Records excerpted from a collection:
**********
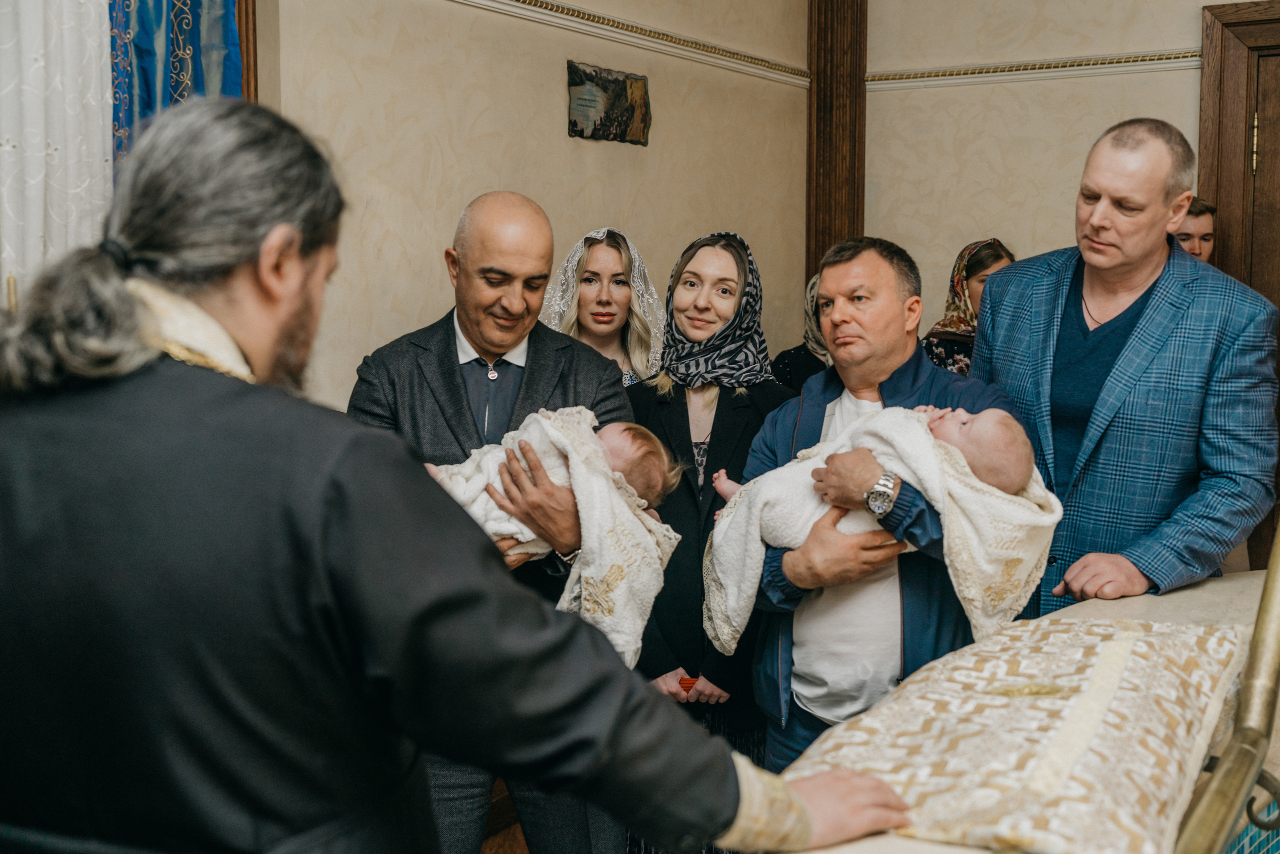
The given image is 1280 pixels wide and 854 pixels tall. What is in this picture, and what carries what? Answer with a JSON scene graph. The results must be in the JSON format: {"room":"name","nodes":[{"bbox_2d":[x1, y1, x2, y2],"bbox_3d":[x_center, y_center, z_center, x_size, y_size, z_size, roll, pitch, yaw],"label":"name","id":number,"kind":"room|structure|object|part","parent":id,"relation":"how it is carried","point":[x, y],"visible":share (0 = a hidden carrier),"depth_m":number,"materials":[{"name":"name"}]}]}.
{"room":"place of worship","nodes":[
{"label":"place of worship","id":0,"kind":"room"},
{"bbox_2d":[108,0,246,181],"bbox_3d":[-1.057,-0.758,3.388,0.112,1.727,0.471,4,7,33],"label":"blue curtain","id":1,"kind":"object","parent":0,"point":[196,65],"visible":0.32,"depth_m":3.40,"materials":[{"name":"blue fabric"}]},
{"bbox_2d":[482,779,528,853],"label":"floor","id":2,"kind":"structure","parent":0,"point":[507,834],"depth_m":3.87,"materials":[{"name":"brown wood"}]},
{"bbox_2d":[0,98,924,853],"bbox_3d":[-0.264,0.439,1.592,0.898,1.514,0.627,4,7,33],"label":"man","id":3,"kind":"object","parent":2,"relation":"on","point":[123,294],"visible":0.98,"depth_m":1.39},
{"bbox_2d":[346,191,636,851],"bbox_3d":[-0.305,0.340,3.179,0.573,1.581,0.664,0,6,-6],"label":"man","id":4,"kind":"object","parent":2,"relation":"on","point":[529,240],"visible":0.65,"depth_m":3.05},
{"bbox_2d":[420,401,684,674],"bbox_3d":[-0.196,0.192,2.895,0.457,0.458,0.391,4,7,33],"label":"baby","id":5,"kind":"object","parent":4,"relation":"in","point":[627,613],"visible":0.54,"depth_m":2.81},
{"bbox_2d":[540,228,664,385],"bbox_3d":[-0.105,0.076,4.383,0.454,1.177,0.539,0,6,-4],"label":"woman","id":6,"kind":"object","parent":2,"relation":"on","point":[619,284],"visible":0.36,"depth_m":4.34},
{"bbox_2d":[621,227,798,849],"bbox_3d":[0.160,0.341,3.750,0.524,1.469,0.677,1,6,11],"label":"woman","id":7,"kind":"object","parent":2,"relation":"on","point":[707,464],"visible":0.57,"depth_m":3.66},
{"bbox_2d":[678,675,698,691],"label":"red object","id":8,"kind":"object","parent":7,"relation":"in","point":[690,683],"visible":0.38,"depth_m":3.48,"materials":[{"name":"red"}]},
{"bbox_2d":[769,271,831,393],"bbox_3d":[0.719,0.032,5.207,0.555,1.070,0.523,-3,7,-30],"label":"woman","id":9,"kind":"object","parent":2,"relation":"on","point":[782,369],"visible":0.13,"depth_m":5.12},
{"bbox_2d":[734,234,1043,772],"bbox_3d":[0.514,0.348,3.168,0.577,1.438,0.631,0,6,-6],"label":"man","id":10,"kind":"object","parent":2,"relation":"on","point":[847,274],"visible":0.67,"depth_m":3.07},
{"bbox_2d":[701,401,1062,654],"bbox_3d":[0.432,0.185,2.910,0.583,0.471,0.405,4,7,33],"label":"baby","id":11,"kind":"object","parent":10,"relation":"in","point":[810,506],"visible":0.68,"depth_m":2.82},
{"bbox_2d":[922,238,1016,375],"bbox_3d":[1.138,-0.116,5.151,0.446,0.966,0.458,-3,7,-31],"label":"woman","id":12,"kind":"object","parent":2,"relation":"on","point":[975,265],"visible":0.19,"depth_m":5.09},
{"bbox_2d":[743,557,1278,851],"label":"covered table","id":13,"kind":"object","parent":2,"relation":"on","point":[898,839],"visible":0.43,"depth_m":2.46,"materials":[{"name":"beige fabric"}]},
{"bbox_2d":[788,615,1252,851],"bbox_3d":[0.517,0.420,2.079,0.520,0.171,0.914,4,7,33],"label":"embroidered cloth","id":14,"kind":"object","parent":13,"relation":"on","point":[1203,700],"visible":0.83,"depth_m":1.95,"materials":[{"name":"fabric"}]},
{"bbox_2d":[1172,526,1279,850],"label":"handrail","id":15,"kind":"object","parent":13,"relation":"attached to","point":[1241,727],"visible":0.88,"depth_m":1.96,"materials":[{"name":"gold metal"}]},
{"bbox_2d":[970,119,1278,620],"bbox_3d":[1.054,0.162,3.382,0.552,1.631,0.727,-2,6,-19],"label":"man","id":16,"kind":"object","parent":2,"relation":"on","point":[1135,327],"visible":0.84,"depth_m":3.17},
{"bbox_2d":[1170,196,1216,263],"bbox_3d":[1.803,-0.095,5.208,0.430,1.307,0.461,0,6,-6],"label":"man","id":17,"kind":"object","parent":2,"relation":"on","point":[1198,247],"visible":0.17,"depth_m":5.11},
{"bbox_2d":[261,0,810,404],"bbox_3d":[-0.769,-0.501,3.822,0.177,2.916,4.821,4,7,33],"label":"left wall","id":18,"kind":"structure","parent":0,"point":[554,108],"depth_m":4.35,"materials":[{"name":"beige paint"}]},
{"bbox_2d":[0,0,115,308],"bbox_3d":[-1.220,-0.580,2.838,0.099,1.841,0.628,4,7,33],"label":"lace curtain","id":19,"kind":"object","parent":18,"relation":"attached to","point":[38,192],"visible":0.67,"depth_m":2.94,"materials":[{"name":"white fabric"}]},
{"bbox_2d":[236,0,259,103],"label":"window frame","id":20,"kind":"structure","parent":18,"relation":"attached to","point":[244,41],"depth_m":3.59,"materials":[{"name":"brown wood"}]},
{"bbox_2d":[566,60,651,144],"bbox_3d":[-0.092,-0.992,4.745,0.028,0.228,0.439,4,7,33],"label":"wall plaque","id":21,"kind":"object","parent":18,"relation":"attached to","point":[594,123],"visible":0.98,"depth_m":4.72,"materials":[{"name":"brown"}]},
{"bbox_2d":[446,0,809,87],"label":"picture rail","id":22,"kind":"object","parent":18,"relation":"attached to","point":[687,48],"visible":0.84,"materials":[{"name":"paint"}]},
{"bbox_2d":[859,0,1217,328],"bbox_3d":[2.243,-0.659,5.053,3.369,2.916,0.175,4,7,33],"label":"back wall","id":23,"kind":"structure","parent":0,"point":[900,100],"depth_m":5.59,"materials":[{"name":"beige paint"}]},
{"bbox_2d":[805,0,868,288],"bbox_3d":[0.778,-0.796,6.137,0.272,2.784,0.266,4,7,33],"label":"wooden pilaster","id":24,"kind":"structure","parent":23,"relation":"attached to","point":[830,232],"depth_m":6.01,"materials":[{"name":"brown wood"}]},
{"bbox_2d":[866,49,1201,89],"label":"picture rail","id":25,"kind":"object","parent":23,"relation":"attached to","point":[1073,68],"visible":0.63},
{"bbox_2d":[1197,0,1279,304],"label":"door frame","id":26,"kind":"structure","parent":23,"relation":"in","point":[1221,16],"depth_m":5.20,"materials":[{"name":"brown wood"}]},
{"bbox_2d":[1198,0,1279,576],"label":"door","id":27,"kind":"structure","parent":23,"relation":"in","point":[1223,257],"depth_m":5.20,"materials":[{"name":"brown wood"}]},
{"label":"brass hinge","id":28,"kind":"part","parent":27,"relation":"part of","materials":[{"name":"gold metal"}]}
]}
**********
### Task details
Return the full set of lines above word for word and with no pictures.

### Solution to the problem
The given image is 1280 pixels wide and 854 pixels tall. What is in this picture, and what carries what? Answer with a JSON scene graph. The results must be in the JSON format: {"room":"name","nodes":[{"bbox_2d":[x1, y1, x2, y2],"bbox_3d":[x_center, y_center, z_center, x_size, y_size, z_size, roll, pitch, yaw],"label":"name","id":number,"kind":"room|structure|object|part","parent":id,"relation":"how it is carried","point":[x, y],"visible":share (0 = a hidden carrier),"depth_m":number,"materials":[{"name":"name"}]}]}.
{"room":"place of worship","nodes":[
{"label":"place of worship","id":0,"kind":"room"},
{"bbox_2d":[108,0,246,181],"bbox_3d":[-1.057,-0.758,3.388,0.112,1.727,0.471,4,7,33],"label":"blue curtain","id":1,"kind":"object","parent":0,"point":[196,65],"visible":0.32,"depth_m":3.40,"materials":[{"name":"blue fabric"}]},
{"bbox_2d":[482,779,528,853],"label":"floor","id":2,"kind":"structure","parent":0,"point":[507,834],"depth_m":3.87,"materials":[{"name":"brown wood"}]},
{"bbox_2d":[0,98,924,853],"bbox_3d":[-0.264,0.439,1.592,0.898,1.514,0.627,4,7,33],"label":"man","id":3,"kind":"object","parent":2,"relation":"on","point":[123,294],"visible":0.98,"depth_m":1.39},
{"bbox_2d":[346,191,636,851],"bbox_3d":[-0.305,0.340,3.179,0.573,1.581,0.664,0,6,-6],"label":"man","id":4,"kind":"object","parent":2,"relation":"on","point":[529,240],"visible":0.65,"depth_m":3.05},
{"bbox_2d":[420,401,684,674],"bbox_3d":[-0.196,0.192,2.895,0.457,0.458,0.391,4,7,33],"label":"baby","id":5,"kind":"object","parent":4,"relation":"in","point":[627,613],"visible":0.54,"depth_m":2.81},
{"bbox_2d":[540,228,664,385],"bbox_3d":[-0.105,0.076,4.383,0.454,1.177,0.539,0,6,-4],"label":"woman","id":6,"kind":"object","parent":2,"relation":"on","point":[619,284],"visible":0.36,"depth_m":4.34},
{"bbox_2d":[621,227,798,849],"bbox_3d":[0.160,0.341,3.750,0.524,1.469,0.677,1,6,11],"label":"woman","id":7,"kind":"object","parent":2,"relation":"on","point":[707,464],"visible":0.57,"depth_m":3.66},
{"bbox_2d":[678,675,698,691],"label":"red object","id":8,"kind":"object","parent":7,"relation":"in","point":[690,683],"visible":0.38,"depth_m":3.48,"materials":[{"name":"red"}]},
{"bbox_2d":[769,271,831,393],"bbox_3d":[0.719,0.032,5.207,0.555,1.070,0.523,-3,7,-30],"label":"woman","id":9,"kind":"object","parent":2,"relation":"on","point":[782,369],"visible":0.13,"depth_m":5.12},
{"bbox_2d":[734,234,1043,772],"bbox_3d":[0.514,0.348,3.168,0.577,1.438,0.631,0,6,-6],"label":"man","id":10,"kind":"object","parent":2,"relation":"on","point":[847,274],"visible":0.67,"depth_m":3.07},
{"bbox_2d":[701,401,1062,654],"bbox_3d":[0.432,0.185,2.910,0.583,0.471,0.405,4,7,33],"label":"baby","id":11,"kind":"object","parent":10,"relation":"in","point":[810,506],"visible":0.68,"depth_m":2.82},
{"bbox_2d":[922,238,1016,375],"bbox_3d":[1.138,-0.116,5.151,0.446,0.966,0.458,-3,7,-31],"label":"woman","id":12,"kind":"object","parent":2,"relation":"on","point":[975,265],"visible":0.19,"depth_m":5.09},
{"bbox_2d":[743,557,1278,851],"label":"covered table","id":13,"kind":"object","parent":2,"relation":"on","point":[898,839],"visible":0.43,"depth_m":2.46,"materials":[{"name":"beige fabric"}]},
{"bbox_2d":[788,615,1252,851],"bbox_3d":[0.517,0.420,2.079,0.520,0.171,0.914,4,7,33],"label":"embroidered cloth","id":14,"kind":"object","parent":13,"relation":"on","point":[1203,700],"visible":0.83,"depth_m":1.95,"materials":[{"name":"fabric"}]},
{"bbox_2d":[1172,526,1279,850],"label":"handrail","id":15,"kind":"object","parent":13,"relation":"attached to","point":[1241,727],"visible":0.88,"depth_m":1.96,"materials":[{"name":"gold metal"}]},
{"bbox_2d":[970,119,1278,620],"bbox_3d":[1.054,0.162,3.382,0.552,1.631,0.727,-2,6,-19],"label":"man","id":16,"kind":"object","parent":2,"relation":"on","point":[1135,327],"visible":0.84,"depth_m":3.17},
{"bbox_2d":[1170,196,1216,263],"bbox_3d":[1.803,-0.095,5.208,0.430,1.307,0.461,0,6,-6],"label":"man","id":17,"kind":"object","parent":2,"relation":"on","point":[1198,247],"visible":0.17,"depth_m":5.11},
{"bbox_2d":[261,0,810,404],"bbox_3d":[-0.769,-0.501,3.822,0.177,2.916,4.821,4,7,33],"label":"left wall","id":18,"kind":"structure","parent":0,"point":[554,108],"depth_m":4.35,"materials":[{"name":"beige paint"}]},
{"bbox_2d":[0,0,115,308],"bbox_3d":[-1.220,-0.580,2.838,0.099,1.841,0.628,4,7,33],"label":"lace curtain","id":19,"kind":"object","parent":18,"relation":"attached to","point":[38,192],"visible":0.67,"depth_m":2.94,"materials":[{"name":"white fabric"}]},
{"bbox_2d":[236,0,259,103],"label":"window frame","id":20,"kind":"structure","parent":18,"relation":"attached to","point":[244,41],"depth_m":3.59,"materials":[{"name":"brown wood"}]},
{"bbox_2d":[566,60,651,144],"bbox_3d":[-0.092,-0.992,4.745,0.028,0.228,0.439,4,7,33],"label":"wall plaque","id":21,"kind":"object","parent":18,"relation":"attached to","point":[594,123],"visible":0.98,"depth_m":4.72,"materials":[{"name":"brown"}]},
{"bbox_2d":[446,0,809,87],"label":"picture rail","id":22,"kind":"object","parent":18,"relation":"attached to","point":[687,48],"visible":0.84,"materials":[{"name":"paint"}]},
{"bbox_2d":[859,0,1217,328],"bbox_3d":[2.243,-0.659,5.053,3.369,2.916,0.175,4,7,33],"label":"back wall","id":23,"kind":"structure","parent":0,"point":[900,100],"depth_m":5.59,"materials":[{"name":"beige paint"}]},
{"bbox_2d":[805,0,868,288],"bbox_3d":[0.778,-0.796,6.137,0.272,2.784,0.266,4,7,33],"label":"wooden pilaster","id":24,"kind":"structure","parent":23,"relation":"attached to","point":[830,232],"depth_m":6.01,"materials":[{"name":"brown wood"}]},
{"bbox_2d":[866,49,1201,89],"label":"picture rail","id":25,"kind":"object","parent":23,"relation":"attached to","point":[1073,68],"visible":0.63},
{"bbox_2d":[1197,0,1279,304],"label":"door frame","id":26,"kind":"structure","parent":23,"relation":"in","point":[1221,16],"depth_m":5.20,"materials":[{"name":"brown wood"}]},
{"bbox_2d":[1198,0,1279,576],"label":"door","id":27,"kind":"structure","parent":23,"relation":"in","point":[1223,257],"depth_m":5.20,"materials":[{"name":"brown wood"}]},
{"label":"brass hinge","id":28,"kind":"part","parent":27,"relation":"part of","materials":[{"name":"gold metal"}]}
]}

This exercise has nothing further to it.